§ Aim of the exercise:
Pictures are to be skipped. Retype exactly the lines from the top of the material through the one with "Figure 2: The", and only those.

§ Extracted material:
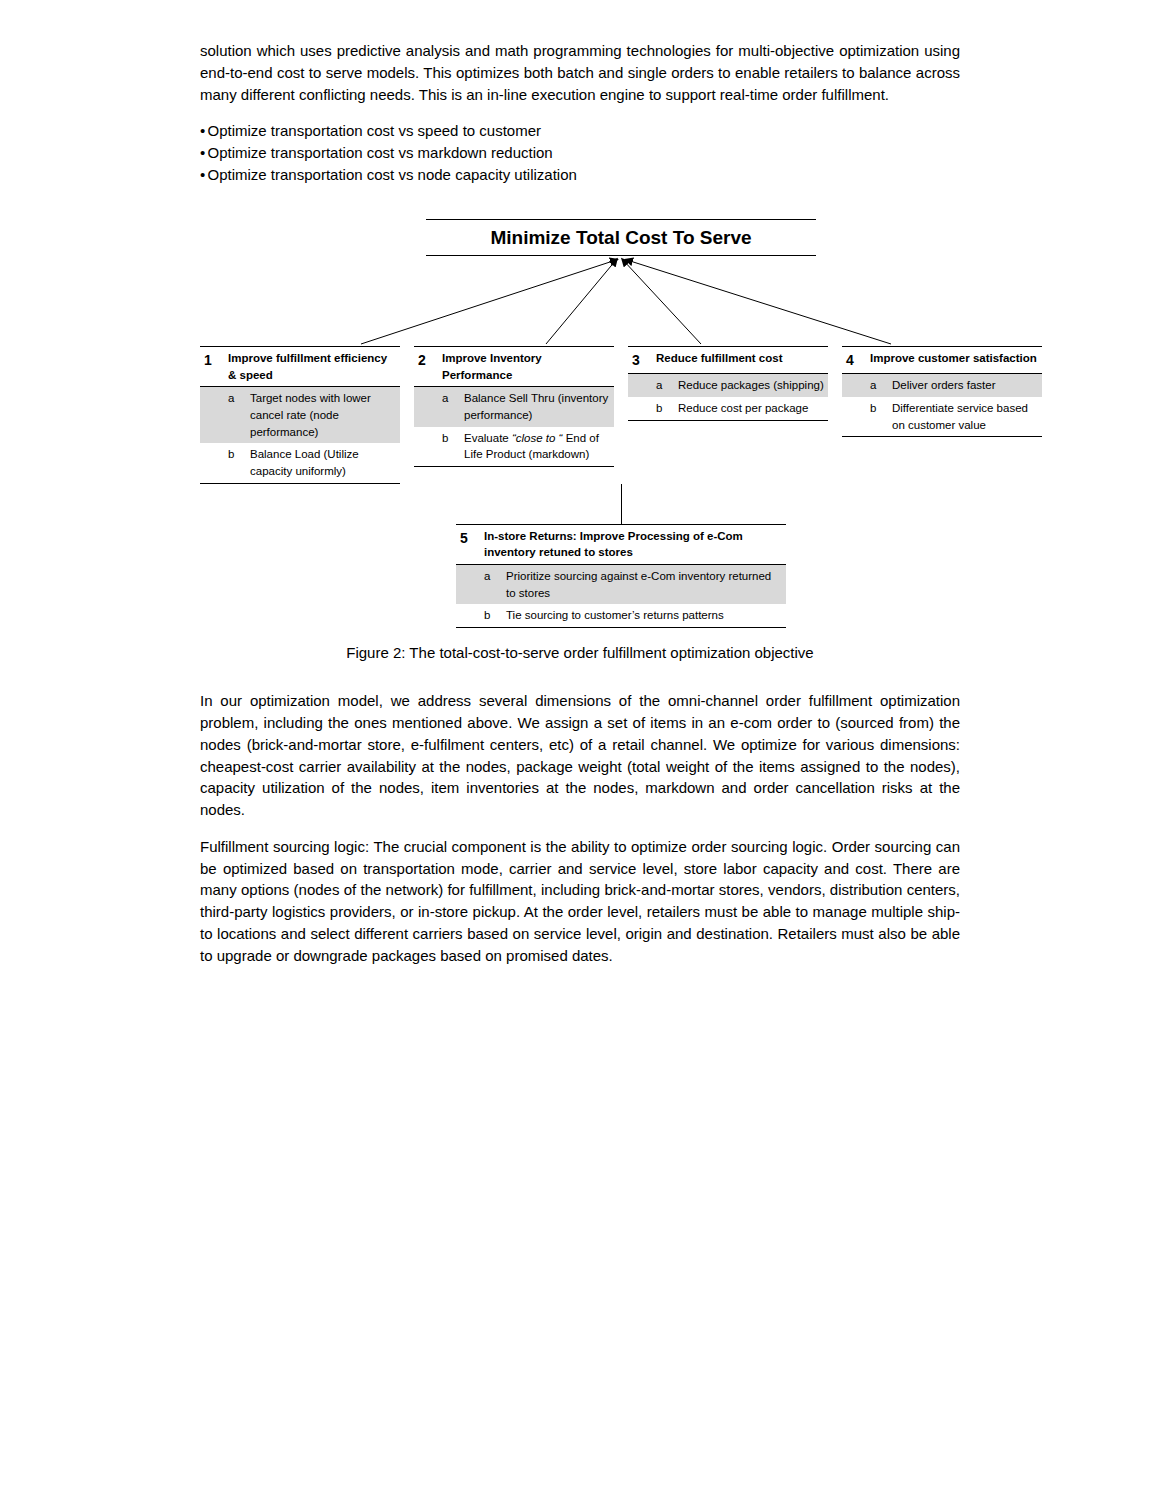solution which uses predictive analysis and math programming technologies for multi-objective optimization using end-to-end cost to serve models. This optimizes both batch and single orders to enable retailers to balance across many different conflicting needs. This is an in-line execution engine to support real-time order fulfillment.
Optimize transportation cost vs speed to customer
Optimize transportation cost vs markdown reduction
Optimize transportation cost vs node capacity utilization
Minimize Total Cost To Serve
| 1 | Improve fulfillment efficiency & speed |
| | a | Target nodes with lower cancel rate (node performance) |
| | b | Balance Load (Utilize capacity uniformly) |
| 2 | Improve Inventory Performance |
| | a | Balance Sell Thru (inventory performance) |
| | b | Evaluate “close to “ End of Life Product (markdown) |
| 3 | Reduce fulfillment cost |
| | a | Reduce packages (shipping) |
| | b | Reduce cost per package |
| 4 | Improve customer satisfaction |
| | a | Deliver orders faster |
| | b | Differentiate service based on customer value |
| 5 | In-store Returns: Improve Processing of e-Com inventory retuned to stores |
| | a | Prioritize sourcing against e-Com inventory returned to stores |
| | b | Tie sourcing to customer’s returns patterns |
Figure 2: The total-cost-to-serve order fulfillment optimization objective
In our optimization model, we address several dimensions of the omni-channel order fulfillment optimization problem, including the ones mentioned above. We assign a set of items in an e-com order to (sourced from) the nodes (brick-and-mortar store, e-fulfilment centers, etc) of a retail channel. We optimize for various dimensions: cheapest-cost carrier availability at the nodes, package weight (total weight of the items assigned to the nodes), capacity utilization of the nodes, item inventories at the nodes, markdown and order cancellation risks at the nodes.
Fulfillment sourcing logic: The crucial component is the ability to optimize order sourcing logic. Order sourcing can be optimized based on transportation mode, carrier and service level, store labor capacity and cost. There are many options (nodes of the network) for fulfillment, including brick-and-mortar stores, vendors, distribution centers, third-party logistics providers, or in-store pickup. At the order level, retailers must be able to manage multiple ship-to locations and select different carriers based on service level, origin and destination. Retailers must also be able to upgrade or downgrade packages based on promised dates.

§ Answer for the task:
solution which uses predictive analysis and math programming technologies for multi-objective optimization using end-to-end cost to serve models. This optimizes both batch and single orders to enable retailers to balance across many different conflicting needs. This is an in-line execution engine to support real-time order fulfillment.
Optimize transportation cost vs speed to customer
Optimize transportation cost vs markdown reduction
Optimize transportation cost vs node capacity utilization
Minimize Total Cost To Serve
| 1 | Improve fulfillment efficiency & speed |
| | a | Target nodes with lower cancel rate (node performance) |
| | b | Balance Load (Utilize capacity uniformly) |
| 2 | Improve Inventory Performance |
| | a | Balance Sell Thru (inventory performance) |
| | b | Evaluate “close to “ End of Life Product (markdown) |
| 3 | Reduce fulfillment cost |
| | a | Reduce packages (shipping) |
| | b | Reduce cost per package |
| 4 | Improve customer satisfaction |
| | a | Deliver orders faster |
| | b | Differentiate service based on customer value |
| 5 | In-store Returns: Improve Processing of e-Com inventory retuned to stores |
| | a | Prioritize sourcing against e-Com inventory returned to stores |
| | b | Tie sourcing to customer’s returns patterns |
Figure 2: The total-cost-to-serve order fulfillment optimization objective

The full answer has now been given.